Rent the Runway (NASDAQ:RENT) traded higher after releasing its FQ2 earnings report and indicating that underlying trends in the subscription business continued to improve and demand remained strong for the resale business during the quarter.
The online retailer reported revenue rose 4.2% year-over-year to $78.9 million for the quarter that ended on July 31. Active subscribers at the end of the quarter were down 6% to 129,073. The total subscriber count was down 5% to 175,087. “The substantial improvement we’ve seen in our Reserve business as a result of increased focus and an improved customer experience makes me optimistic that our growth strategies and streamlined operational focus is working,” highlighted CEO Jennifer Hyman. “This improvement, along with strong repeat subscriber acquisition, are signs that our customers are noticing the positive changes happening at Rent the Runway,” she added.

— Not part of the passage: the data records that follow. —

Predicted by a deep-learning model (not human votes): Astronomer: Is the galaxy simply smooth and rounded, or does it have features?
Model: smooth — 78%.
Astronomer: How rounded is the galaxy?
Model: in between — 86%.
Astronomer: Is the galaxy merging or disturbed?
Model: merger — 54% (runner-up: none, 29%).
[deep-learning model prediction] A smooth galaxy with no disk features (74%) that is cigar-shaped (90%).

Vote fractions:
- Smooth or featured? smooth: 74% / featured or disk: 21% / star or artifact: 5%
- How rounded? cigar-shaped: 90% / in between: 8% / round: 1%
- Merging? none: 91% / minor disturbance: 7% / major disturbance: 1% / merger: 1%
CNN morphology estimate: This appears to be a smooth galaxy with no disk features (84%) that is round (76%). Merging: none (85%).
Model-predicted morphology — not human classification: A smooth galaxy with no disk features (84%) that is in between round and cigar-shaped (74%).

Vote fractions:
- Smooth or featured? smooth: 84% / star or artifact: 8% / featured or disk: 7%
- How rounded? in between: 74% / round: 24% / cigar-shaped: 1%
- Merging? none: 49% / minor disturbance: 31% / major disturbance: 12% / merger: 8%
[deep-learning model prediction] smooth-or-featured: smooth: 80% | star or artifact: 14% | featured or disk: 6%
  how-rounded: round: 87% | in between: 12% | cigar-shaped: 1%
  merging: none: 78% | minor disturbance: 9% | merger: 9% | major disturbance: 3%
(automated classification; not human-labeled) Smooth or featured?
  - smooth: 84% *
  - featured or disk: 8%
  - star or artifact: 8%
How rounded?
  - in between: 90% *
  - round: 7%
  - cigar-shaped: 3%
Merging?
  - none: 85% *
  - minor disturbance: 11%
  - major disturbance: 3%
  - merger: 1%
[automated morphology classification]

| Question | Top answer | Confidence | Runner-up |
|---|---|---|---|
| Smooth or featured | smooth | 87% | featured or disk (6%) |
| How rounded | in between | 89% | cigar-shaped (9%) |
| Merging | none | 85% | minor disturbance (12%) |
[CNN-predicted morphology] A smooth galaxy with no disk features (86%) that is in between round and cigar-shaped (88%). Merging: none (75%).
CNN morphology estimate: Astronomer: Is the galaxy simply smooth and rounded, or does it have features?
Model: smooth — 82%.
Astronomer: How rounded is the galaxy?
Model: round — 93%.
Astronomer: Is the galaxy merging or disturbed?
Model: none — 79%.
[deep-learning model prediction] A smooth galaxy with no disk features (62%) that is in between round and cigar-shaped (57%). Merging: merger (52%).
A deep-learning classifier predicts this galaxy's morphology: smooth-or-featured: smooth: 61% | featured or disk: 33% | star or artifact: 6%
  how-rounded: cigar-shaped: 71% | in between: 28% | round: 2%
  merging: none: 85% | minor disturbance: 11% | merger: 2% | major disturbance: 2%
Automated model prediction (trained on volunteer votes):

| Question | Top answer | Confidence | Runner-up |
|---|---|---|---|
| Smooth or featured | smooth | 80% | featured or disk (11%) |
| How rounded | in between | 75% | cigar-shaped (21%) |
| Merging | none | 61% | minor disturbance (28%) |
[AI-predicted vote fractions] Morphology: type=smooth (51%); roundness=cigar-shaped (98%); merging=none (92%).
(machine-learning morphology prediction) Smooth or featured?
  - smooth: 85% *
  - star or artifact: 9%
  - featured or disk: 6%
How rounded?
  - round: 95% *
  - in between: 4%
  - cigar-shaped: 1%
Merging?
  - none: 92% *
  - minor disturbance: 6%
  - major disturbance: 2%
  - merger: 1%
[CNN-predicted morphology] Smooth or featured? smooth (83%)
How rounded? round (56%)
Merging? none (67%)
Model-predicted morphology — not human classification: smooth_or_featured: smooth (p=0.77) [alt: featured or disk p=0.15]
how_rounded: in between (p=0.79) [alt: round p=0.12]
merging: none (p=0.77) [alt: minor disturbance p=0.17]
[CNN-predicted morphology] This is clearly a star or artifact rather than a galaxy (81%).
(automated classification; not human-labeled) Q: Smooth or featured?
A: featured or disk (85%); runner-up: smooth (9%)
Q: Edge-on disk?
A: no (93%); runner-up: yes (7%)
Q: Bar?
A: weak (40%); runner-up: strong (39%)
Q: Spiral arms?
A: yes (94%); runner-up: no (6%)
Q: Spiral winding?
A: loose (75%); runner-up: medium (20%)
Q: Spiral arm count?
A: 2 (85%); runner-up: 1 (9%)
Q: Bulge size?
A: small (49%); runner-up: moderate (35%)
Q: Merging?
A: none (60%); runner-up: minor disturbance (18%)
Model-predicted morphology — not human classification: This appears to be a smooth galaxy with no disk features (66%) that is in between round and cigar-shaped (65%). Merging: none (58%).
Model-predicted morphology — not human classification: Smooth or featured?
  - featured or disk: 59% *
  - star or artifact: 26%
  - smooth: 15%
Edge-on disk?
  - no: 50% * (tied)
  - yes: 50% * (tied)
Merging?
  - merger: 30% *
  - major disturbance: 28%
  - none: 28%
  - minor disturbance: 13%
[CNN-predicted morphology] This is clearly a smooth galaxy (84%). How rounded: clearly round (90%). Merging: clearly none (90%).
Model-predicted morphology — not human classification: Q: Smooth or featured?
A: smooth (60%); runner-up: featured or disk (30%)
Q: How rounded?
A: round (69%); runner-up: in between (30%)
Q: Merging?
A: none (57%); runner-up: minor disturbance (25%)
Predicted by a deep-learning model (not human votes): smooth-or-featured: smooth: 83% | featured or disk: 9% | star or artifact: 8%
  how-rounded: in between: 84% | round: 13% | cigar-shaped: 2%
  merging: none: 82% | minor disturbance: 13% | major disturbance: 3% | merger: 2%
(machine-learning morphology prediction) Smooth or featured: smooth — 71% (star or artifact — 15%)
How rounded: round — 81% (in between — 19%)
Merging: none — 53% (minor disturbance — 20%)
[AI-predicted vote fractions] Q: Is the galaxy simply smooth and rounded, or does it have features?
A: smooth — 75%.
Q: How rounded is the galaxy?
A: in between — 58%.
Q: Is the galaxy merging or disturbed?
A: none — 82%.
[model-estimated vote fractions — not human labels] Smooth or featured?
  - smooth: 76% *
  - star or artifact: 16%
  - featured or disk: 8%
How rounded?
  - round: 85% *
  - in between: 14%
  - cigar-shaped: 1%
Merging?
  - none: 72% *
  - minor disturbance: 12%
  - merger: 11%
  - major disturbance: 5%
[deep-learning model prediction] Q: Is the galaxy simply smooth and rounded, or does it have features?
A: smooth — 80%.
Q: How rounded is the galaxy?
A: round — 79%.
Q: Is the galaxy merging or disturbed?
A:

Gross profit fell 2.4% Y/Y to $32.4 million. Adjusted EBITDA was reported at $13.7 million vs. $7.7 million a year ago. Rent the Runway’s (RENT) net loss of $15.6 million was narrowed from the loss of $26.8 million a year ago. EPS of -$4.17 for the quarter was better than the consensus estimate of -$5.47 and -$7.93 mark from a year ago.
Looking ahead, Rent the Runway (RENT) expects FQ3 revenue of between $75 million and $77 million (midpoint $76 million) and an adjusted EBITDA margin of 13% to 15%. For the full fiscal year, Rent the Runway expects (RENT) sees revenue growth of between 2% to 6%, a boost from prior expectations based on stronger business momentum. The company expects to be free cash flow breakeven on a full-year basis.
Shares of Rent the Runway (RENT) moved 4.77% higher in postmarket trading after gaining 7.87% in the regular session ahead of the report.